EXCERPT PROVIDED:
I was stymied. Truth was I didn’t have a good answer handy. I realized I often conflated the two when I thought about them. I used the words interchangeably. I eagerly encouraged clients to create better habits even though what they really were doing was setting up different routines.
I hadn’t taken the time to parse out the difference between a habit and a routine.

So I decided to begin at the beginning—with the words themselves, by looking at the etymology of "habit" and "routine" to explain the differences.

What’s in the words?

Habit is defined by Merriam-Webster as an acquired mode of behavior that has become nearly or completely involuntary.

The word derives from the Latin words habere, meaning "have, consist of," and habitus, meaning "condition, appearance." The term originally meant religious attire, later coming to denote a physical or mental constitution.

The word steadily declined in usage beginning in the 1930/40s through about 2000 when there was an uptick in usage—not surprisingly as the self-development movement began to kick-off in full force.

Routine is defined by Merriam-Webster as habitual or mechanical performance of an established procedure (e.g. the routine of factory work).

The word comes from the French word route, meaning "road." Its usage has been on a steady upswing since about 1900.

PROBLEM DETAILS:
Continue the passage on habits versus routines from the point where it ends.

DATA BELOW:
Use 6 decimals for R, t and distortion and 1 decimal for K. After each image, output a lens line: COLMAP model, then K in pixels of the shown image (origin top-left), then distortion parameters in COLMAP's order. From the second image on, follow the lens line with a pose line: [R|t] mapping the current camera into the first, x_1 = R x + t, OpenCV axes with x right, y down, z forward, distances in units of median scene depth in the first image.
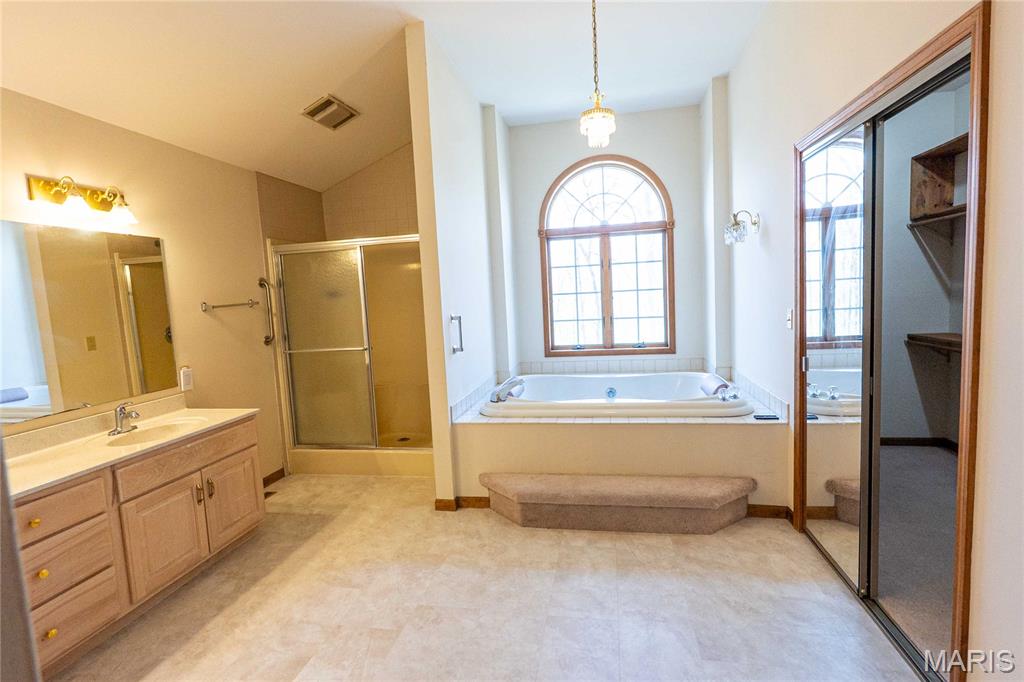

ANSWER TO THIS TASK:
Ok, but now what? That’s great, you say. But I still don’t know the real difference between a habit and a routine. In the last few years, there’s been a ton of behavioral research on habits and routines—with more needed.

Today, I think of a habit as a behavior we do automatically without thinking about it. According to Dr. B.J. Fogg, a behavior psychologist and director of the Stanford Behavior Design Lab and one of the most well-known researchers on habits, there is an emotional payout with a habit.

We engage in habits because there is some kind of payoff. They give us pleasure—sometimes only temporary—but nonetheless we get some physical or emotional pleasure from engaging in the habit. Sometimes the habit payout is physical: we work out, our bodies look better. Other times the habit has an emotional payout: we develop a habit of reading, we feel better about ourselves.

It does need to be noted that not all habits are beneficial—think drug habits, alcohol habits or watching TV habits—but even in these cases there is a pleasure payout, if only momentarily.

Routines, on the other hand, are a set of behaviors in a particular order that we do with some frequency but not automatically.

Generally, routines aren’t thought of as "fun" or "pleasurable," but they make our lives better—things like doing laundry or backing up your computer. Both are done on a frequent basis but not automatically—and neither would be characterized as fun.

Often routines don’t directly improve our lives. But, I’d argue, routines can help us avoid disaster and unpleasantness at some future time. Doing laundry keeps us from losing friends because we smell bad and backing up our computer saves us the unpleasantness of losing files.

Dr. B.J. Fogg has argued that designing and individualizing great routines can lead to significant personal growth, but more work needs to be done to better understand routines and how our brain processes and manages them.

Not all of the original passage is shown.